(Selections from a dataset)
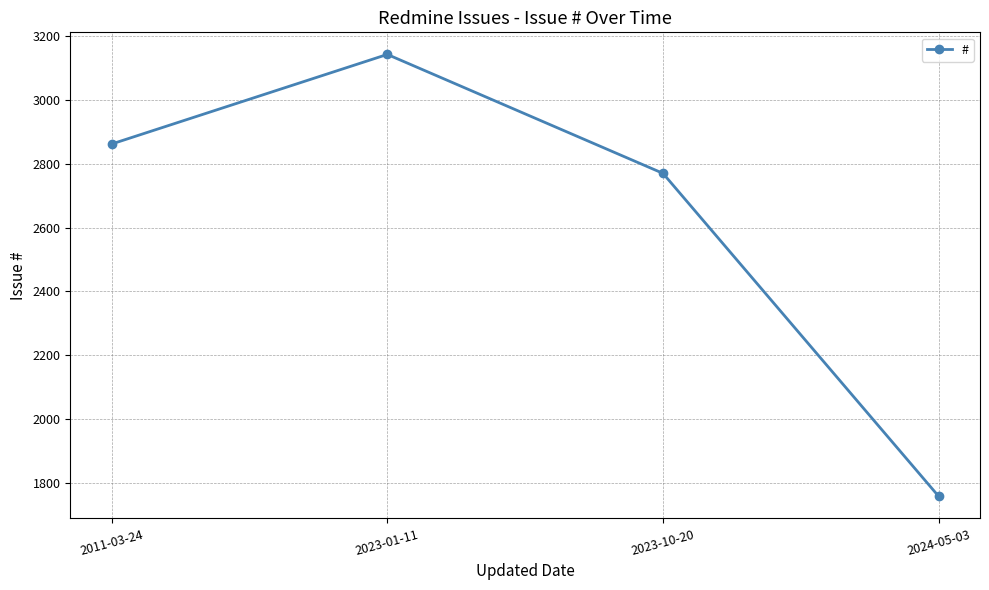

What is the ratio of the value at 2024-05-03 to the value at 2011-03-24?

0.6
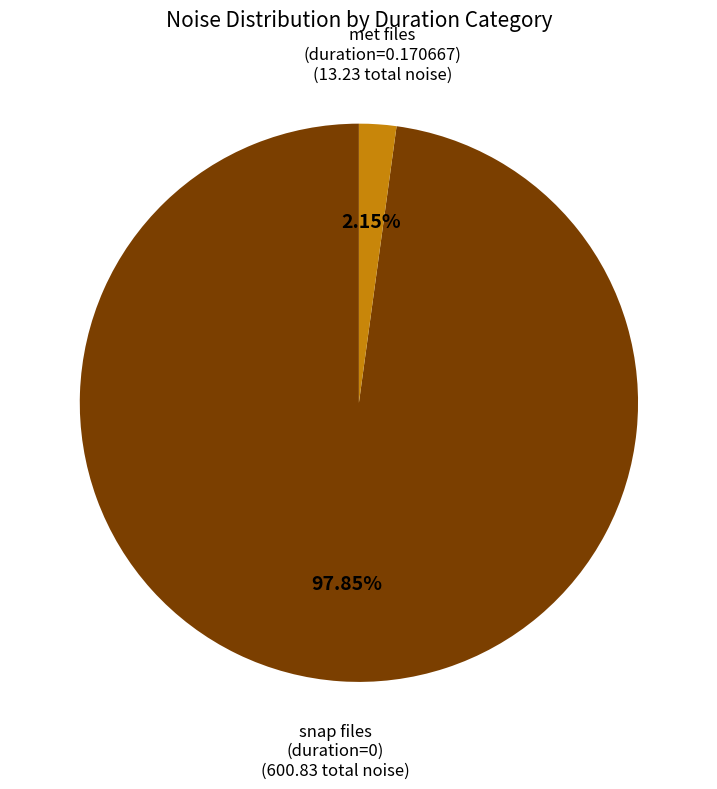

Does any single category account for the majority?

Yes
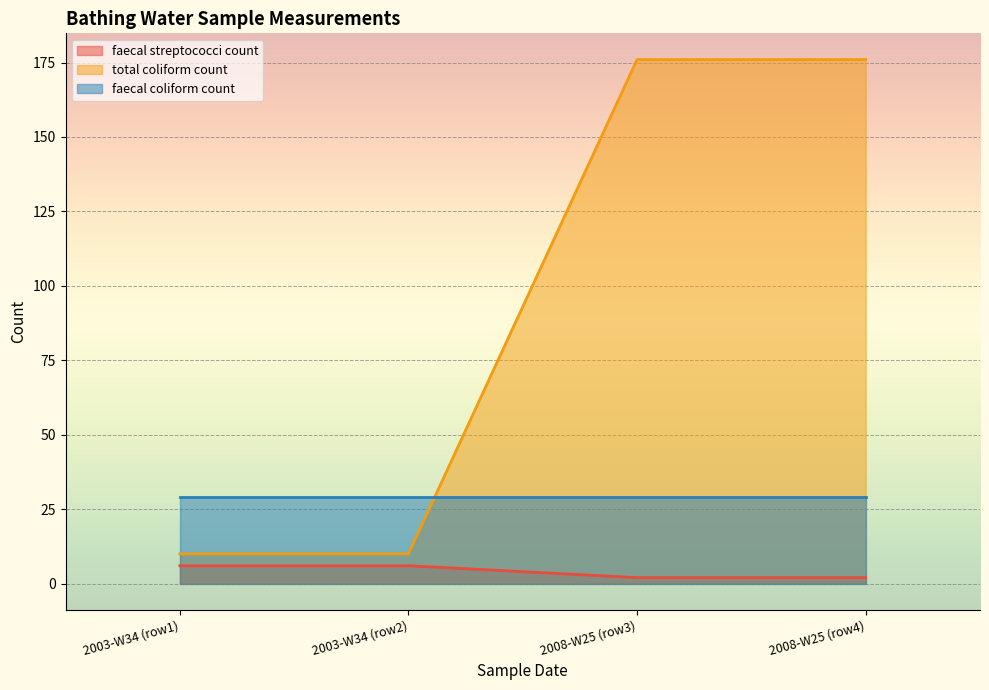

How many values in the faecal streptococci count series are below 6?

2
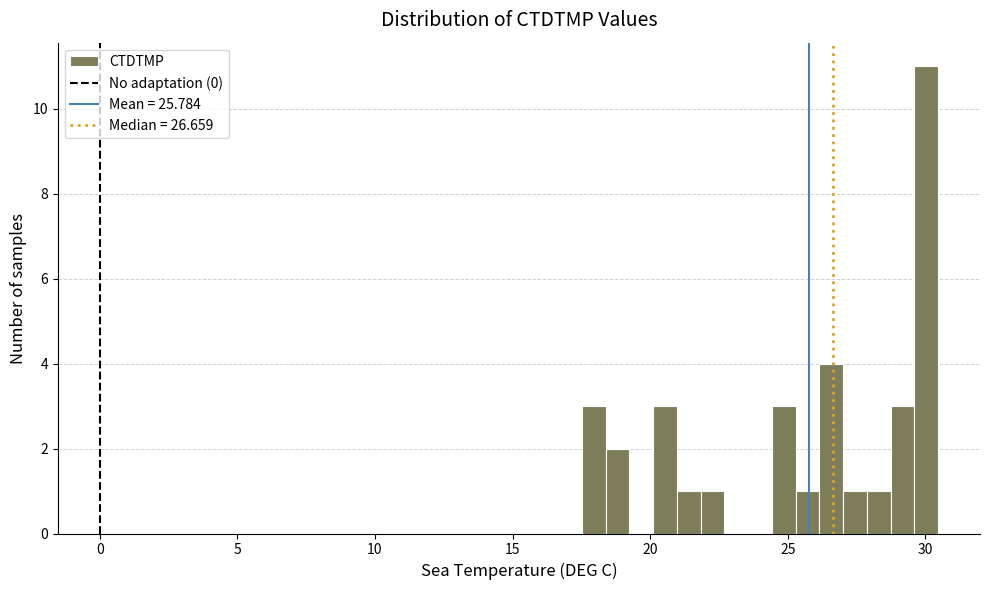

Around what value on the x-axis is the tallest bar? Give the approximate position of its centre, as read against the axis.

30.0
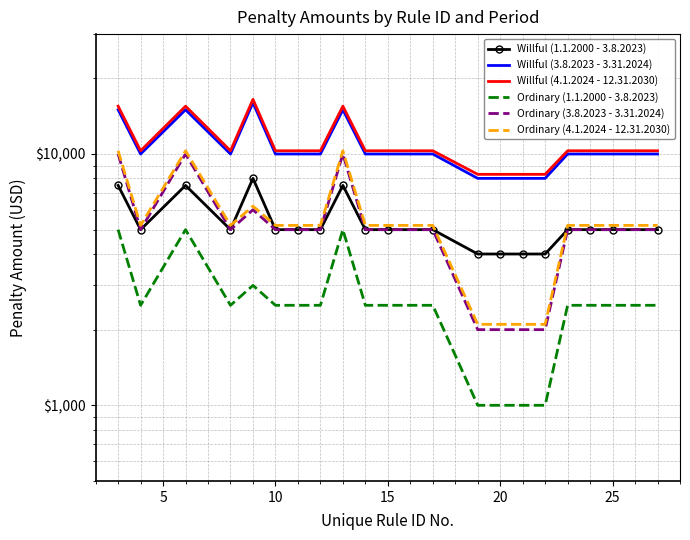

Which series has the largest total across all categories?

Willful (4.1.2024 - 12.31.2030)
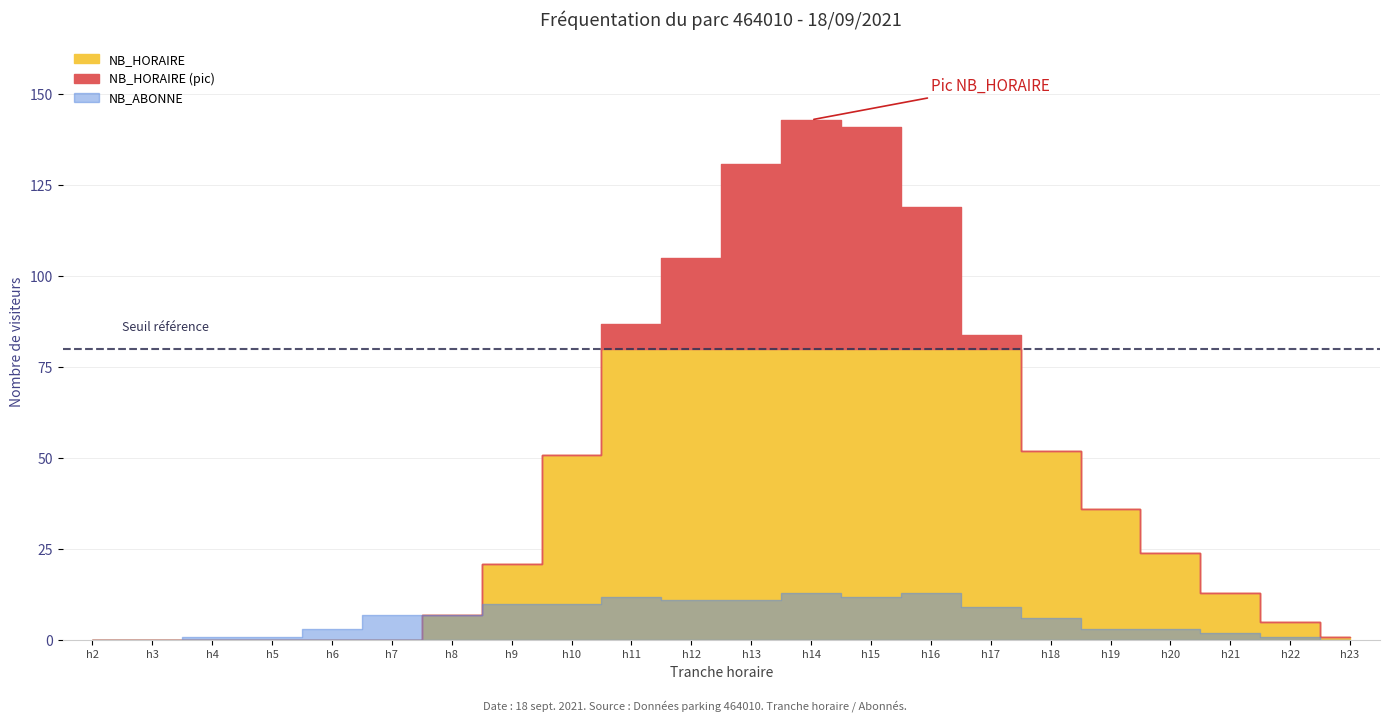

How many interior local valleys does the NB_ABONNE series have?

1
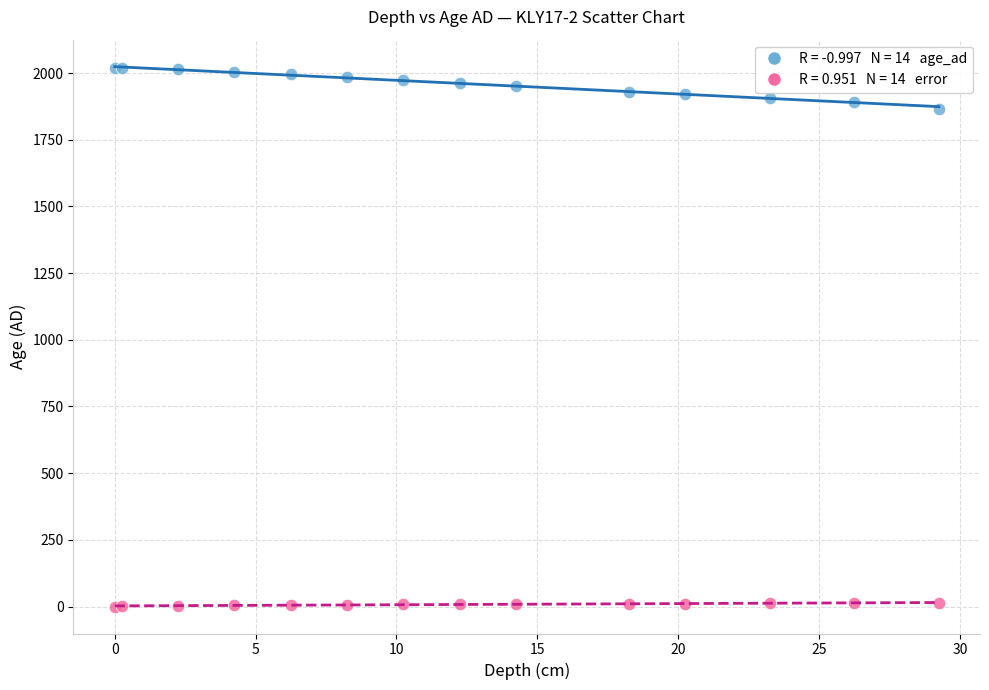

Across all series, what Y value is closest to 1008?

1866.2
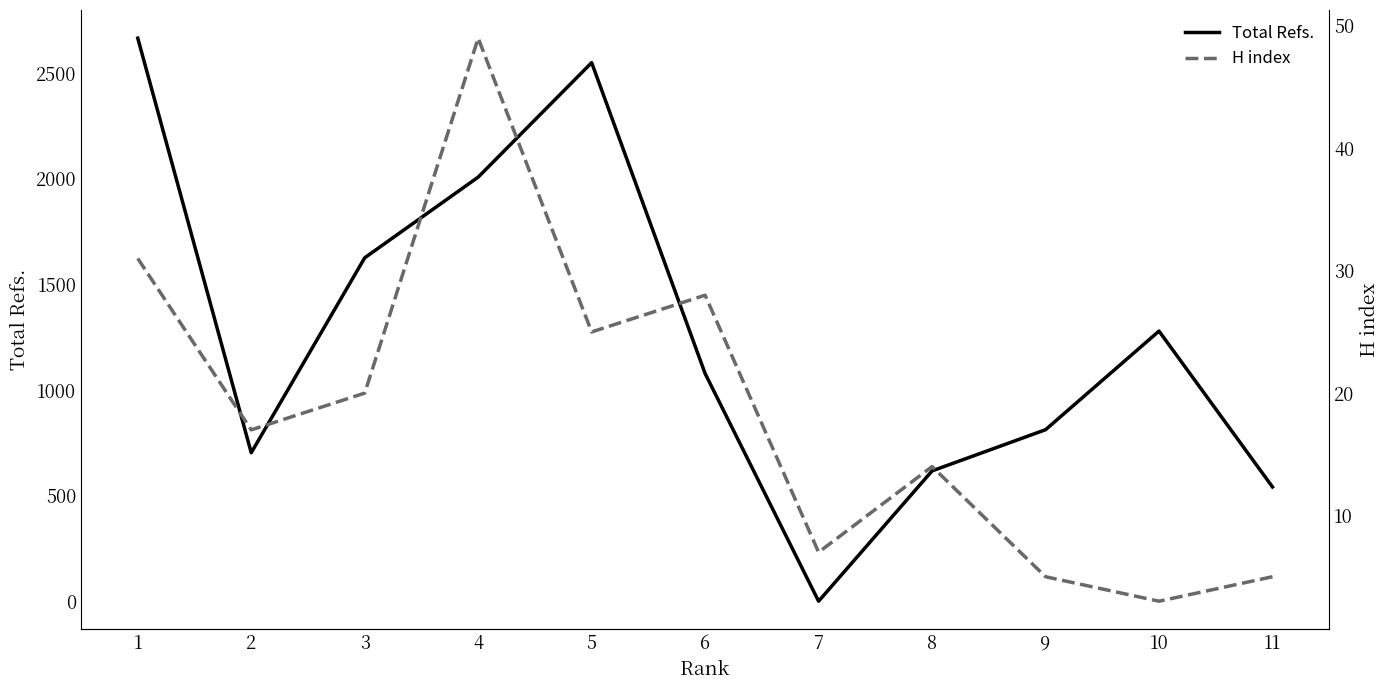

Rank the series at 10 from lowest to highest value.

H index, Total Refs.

- [Activity] Render every line of the records above as a JSON list of strings, with one string per line. Omit blank lines and leave out the pictures.

- [Written solution]
[
  "What is the ratio of the value at 2024-05-03 to the value at 2011-03-24?",
  "0.6",
  "Does any single category account for the majority?",
  "Yes",
  "How many values in the faecal streptococci count series are below 6?",
  "2",
  "Around what value on the x-axis is the tallest bar? Give the approximate position of its centre, as read against the axis.",
  "30.0",
  "Which series has the largest total across all categories?",
  "Willful (4.1.2024 - 12.31.2030)",
  "How many interior local valleys does the NB_ABONNE series have?",
  "1",
  "Across all series, what Y value is closest to 1008?",
  "1866.2",
  "Rank the series at 10 from lowest to highest value.",
  "H index, Total Refs."
]